Both agencies are set to have key roles in overseeing the markets of digital assets in the United States, where SEC oversees crypto caves and CFTC – especially after it is expected to gain more authority from the congress – which monitors most of digital asset transactions. But managers of both have said that they want the boundaries between securities and raw materials to be seamless, enabling single companies or even apps to cross both without difficulty.
“Our two agencies have to work in Lockstep,” Atkins told a lot of financial observations and industrial representatives at the SEC headquarters in Washington. “What matters is to build a framework where our agencies coordinate seamlessly.”
Read more: SEC, CFTC Chiefs says Krypto Torv Warrior over when agencies move on to joint work
CFTC -functioning President Caroline Pham added, “It’s a new day, and the Turf War is over.”
Although it is an unusually powerful mood of these agencies, which have often been in conflict with each other, the CFTC side is still a permanent leader to ensure that its strategic decisions will not be displaced under new leadership. But Pham spent some of her time on the microphone and assured the amount that her agency is moving at a rapid pace under her leadership.
“CFTC is alive and good, and there should be no more fud about what’s going on,” she said, eliciting the ordinary crypto world’s acronym for “fear, uncertainty and doubt.”
Atkins commented on the CFTC leadership under Pham, which he has worked with crypto-initiatives, as “full-speed in the future.”

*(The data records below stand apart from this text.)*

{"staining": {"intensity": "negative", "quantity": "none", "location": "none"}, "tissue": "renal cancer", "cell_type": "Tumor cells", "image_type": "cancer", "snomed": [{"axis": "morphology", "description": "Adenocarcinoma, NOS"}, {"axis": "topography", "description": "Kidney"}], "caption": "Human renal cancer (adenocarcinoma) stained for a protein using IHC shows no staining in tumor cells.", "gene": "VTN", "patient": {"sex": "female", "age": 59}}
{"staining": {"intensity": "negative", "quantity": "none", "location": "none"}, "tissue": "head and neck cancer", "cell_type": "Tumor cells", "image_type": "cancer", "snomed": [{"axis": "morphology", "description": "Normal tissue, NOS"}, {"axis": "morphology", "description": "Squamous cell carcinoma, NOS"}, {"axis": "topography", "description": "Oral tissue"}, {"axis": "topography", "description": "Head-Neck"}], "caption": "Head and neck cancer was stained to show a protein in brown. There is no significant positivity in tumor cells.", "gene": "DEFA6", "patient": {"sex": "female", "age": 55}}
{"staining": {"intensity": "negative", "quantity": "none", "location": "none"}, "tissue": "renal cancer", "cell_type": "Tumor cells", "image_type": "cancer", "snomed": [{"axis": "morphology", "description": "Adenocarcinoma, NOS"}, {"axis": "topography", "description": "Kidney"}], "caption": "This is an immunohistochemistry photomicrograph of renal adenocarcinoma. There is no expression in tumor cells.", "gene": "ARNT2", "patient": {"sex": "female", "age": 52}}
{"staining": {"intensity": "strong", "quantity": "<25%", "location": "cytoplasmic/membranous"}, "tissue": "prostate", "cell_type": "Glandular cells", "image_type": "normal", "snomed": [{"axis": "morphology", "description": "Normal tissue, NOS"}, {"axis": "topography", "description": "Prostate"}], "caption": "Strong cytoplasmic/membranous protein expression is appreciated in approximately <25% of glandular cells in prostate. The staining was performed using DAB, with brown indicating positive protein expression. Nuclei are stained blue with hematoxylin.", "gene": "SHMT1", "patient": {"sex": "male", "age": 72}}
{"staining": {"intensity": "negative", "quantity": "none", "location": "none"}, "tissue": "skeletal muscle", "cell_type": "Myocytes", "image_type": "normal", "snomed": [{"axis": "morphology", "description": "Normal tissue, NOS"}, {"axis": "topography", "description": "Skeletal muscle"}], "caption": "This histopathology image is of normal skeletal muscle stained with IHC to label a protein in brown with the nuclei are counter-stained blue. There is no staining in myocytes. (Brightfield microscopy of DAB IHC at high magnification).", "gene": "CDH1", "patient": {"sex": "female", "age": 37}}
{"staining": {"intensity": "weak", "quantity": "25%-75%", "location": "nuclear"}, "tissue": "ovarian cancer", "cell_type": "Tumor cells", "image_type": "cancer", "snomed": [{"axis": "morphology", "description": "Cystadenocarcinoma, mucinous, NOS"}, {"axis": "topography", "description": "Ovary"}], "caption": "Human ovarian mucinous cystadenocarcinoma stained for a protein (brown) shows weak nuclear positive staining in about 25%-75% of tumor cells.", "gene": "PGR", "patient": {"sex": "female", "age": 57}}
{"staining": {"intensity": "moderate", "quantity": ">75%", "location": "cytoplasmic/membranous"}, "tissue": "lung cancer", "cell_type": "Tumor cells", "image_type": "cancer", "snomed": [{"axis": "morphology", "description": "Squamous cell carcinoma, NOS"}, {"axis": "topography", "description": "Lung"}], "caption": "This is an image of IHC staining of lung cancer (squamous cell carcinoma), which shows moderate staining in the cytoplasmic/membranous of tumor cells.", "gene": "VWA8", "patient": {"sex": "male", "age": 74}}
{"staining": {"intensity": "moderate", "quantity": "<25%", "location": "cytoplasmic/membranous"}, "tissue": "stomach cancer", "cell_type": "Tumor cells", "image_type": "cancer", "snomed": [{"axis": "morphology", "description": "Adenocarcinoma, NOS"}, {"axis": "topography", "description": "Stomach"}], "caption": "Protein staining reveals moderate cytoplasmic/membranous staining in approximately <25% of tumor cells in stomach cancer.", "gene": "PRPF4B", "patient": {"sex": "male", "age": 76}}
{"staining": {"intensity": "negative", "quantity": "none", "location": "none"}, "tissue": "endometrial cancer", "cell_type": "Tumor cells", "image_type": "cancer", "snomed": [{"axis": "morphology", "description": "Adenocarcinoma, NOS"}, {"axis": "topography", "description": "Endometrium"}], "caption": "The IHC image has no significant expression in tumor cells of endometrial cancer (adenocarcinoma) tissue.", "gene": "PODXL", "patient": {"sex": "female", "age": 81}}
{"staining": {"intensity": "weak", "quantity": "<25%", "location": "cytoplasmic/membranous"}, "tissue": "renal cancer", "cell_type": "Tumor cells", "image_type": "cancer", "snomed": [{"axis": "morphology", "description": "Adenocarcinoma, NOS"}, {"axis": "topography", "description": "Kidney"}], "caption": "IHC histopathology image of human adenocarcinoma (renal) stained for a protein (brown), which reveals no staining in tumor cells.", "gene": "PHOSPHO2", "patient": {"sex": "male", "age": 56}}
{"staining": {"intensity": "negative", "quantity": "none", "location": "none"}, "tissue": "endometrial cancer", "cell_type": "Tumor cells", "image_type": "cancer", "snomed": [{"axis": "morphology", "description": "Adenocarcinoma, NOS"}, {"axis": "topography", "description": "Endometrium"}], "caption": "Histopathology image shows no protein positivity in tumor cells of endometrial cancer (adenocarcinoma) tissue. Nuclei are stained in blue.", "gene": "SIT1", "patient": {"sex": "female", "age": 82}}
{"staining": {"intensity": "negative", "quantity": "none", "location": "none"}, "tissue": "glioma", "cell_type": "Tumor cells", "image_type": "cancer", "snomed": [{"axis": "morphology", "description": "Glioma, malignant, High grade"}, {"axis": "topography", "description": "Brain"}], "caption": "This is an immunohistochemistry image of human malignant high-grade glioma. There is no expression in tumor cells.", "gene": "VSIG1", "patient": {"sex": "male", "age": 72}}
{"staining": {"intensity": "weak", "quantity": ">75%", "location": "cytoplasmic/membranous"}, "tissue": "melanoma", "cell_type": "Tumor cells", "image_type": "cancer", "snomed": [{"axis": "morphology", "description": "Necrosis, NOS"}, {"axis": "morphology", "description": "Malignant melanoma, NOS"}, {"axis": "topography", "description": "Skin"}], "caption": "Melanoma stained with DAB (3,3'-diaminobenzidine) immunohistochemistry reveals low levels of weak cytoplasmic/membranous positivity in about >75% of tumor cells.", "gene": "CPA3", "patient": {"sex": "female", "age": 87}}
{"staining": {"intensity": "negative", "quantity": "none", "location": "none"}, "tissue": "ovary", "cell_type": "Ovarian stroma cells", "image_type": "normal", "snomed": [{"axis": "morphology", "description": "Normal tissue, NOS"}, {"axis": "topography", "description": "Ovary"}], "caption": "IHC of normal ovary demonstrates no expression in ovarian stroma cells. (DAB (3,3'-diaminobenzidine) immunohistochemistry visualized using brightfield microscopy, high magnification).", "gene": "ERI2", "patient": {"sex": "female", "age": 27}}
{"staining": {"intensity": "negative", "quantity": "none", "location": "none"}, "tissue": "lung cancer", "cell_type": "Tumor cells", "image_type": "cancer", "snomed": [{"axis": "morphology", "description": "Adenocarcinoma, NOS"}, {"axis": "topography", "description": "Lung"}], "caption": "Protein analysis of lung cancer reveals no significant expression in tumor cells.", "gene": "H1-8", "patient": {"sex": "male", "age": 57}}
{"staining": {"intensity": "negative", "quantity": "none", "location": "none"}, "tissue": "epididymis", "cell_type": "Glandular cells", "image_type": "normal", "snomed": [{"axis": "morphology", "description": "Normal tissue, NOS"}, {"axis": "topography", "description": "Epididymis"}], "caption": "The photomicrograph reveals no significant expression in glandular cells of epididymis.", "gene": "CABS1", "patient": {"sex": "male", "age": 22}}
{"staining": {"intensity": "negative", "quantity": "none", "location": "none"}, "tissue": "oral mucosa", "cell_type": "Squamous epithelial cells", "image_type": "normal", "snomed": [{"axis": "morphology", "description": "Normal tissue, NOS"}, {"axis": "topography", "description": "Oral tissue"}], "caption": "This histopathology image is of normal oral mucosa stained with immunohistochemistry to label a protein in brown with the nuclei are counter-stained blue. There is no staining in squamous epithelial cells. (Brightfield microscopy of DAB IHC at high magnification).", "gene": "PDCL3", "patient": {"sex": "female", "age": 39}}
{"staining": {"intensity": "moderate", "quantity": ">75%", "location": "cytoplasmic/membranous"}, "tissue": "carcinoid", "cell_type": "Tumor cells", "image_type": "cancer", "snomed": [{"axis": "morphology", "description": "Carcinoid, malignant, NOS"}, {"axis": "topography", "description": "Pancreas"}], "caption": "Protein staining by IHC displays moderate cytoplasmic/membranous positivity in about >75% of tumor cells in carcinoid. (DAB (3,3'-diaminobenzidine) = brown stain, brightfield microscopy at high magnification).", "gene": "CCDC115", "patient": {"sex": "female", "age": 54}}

On the sidelines of the Roundtable event, the SEC chairman said journalists that “obviously is the highest priority right now crypto.”
He said in response to a question from Coindesk that President Donald Trump “kind of established Gauntlet” and wants to sign a market structure bill at the end of the year. “We’ll see how it’s going.”
Asset -tokenization will be a specific area of sec -focus, he said, though he said it can take “a year or two” to build regulating protection frames around the activity.
“The potential is largely endless,” he said.
Atkins also rejected speculation about SEC and CFTC fusion and called it “imaginative.”
Monday Roundtable was the latest SEC event that put some focus on the crypto area, although it represented a broader collaboration between the agencies. Roads on the panels were digital assets and blockchain executives from companies such as Kraken, Crypto.com, Polymarket, Kalshi and Robinhood Markets.